Another Turkish project, on, off and on again over the years, are plans to lay water and gas pipelines to Israel. Israel hopes to deliver gas to Turkey and Turkey would provide water to Israel. Water that would additionally be missed in Syria and Iraq.

We need a global solution process, with enforcement instruments, to regulate natural waterflows that cross borders. The alternative is a serious of widening wars between those countries who extensively use water in their own land while downstream countries dry up.

The Turkey, Syria, Iraq situation is not the only active water war. Pakistan and India are fighting over India occupied Kashmir which holds the headwaters of the Indus river system. The Indus is Pakistan’s sole water lifeline and India has used its control over Kashmir to pressure Pakistan. The next war between India and Pakistan might be just a drought away and such a war could go nuclear.

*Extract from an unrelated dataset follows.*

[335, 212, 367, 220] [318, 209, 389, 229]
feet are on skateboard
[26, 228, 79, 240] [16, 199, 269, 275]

Another water war is looming between Uzbekistan and Tajikistan. Ethiopia is building a mega-dam on the Nile which threatens Egypt’s main water supply. It is doubtful that Egypt will allow the dam to be finished. All these cases have already or will lead to wars between countries and/or civil wars over (the lack of) water.

The flow of water between countries is one of the few issue that need global governance. A rule book and a global judicial body which provides that all people along a water stream shall benefit from it. Mega-projects like the GAP in Turkey should be tested in front of such a court and its binding rulings should be backed by significant coercive powers.

The alternative not only may but will be intense wars over access to water.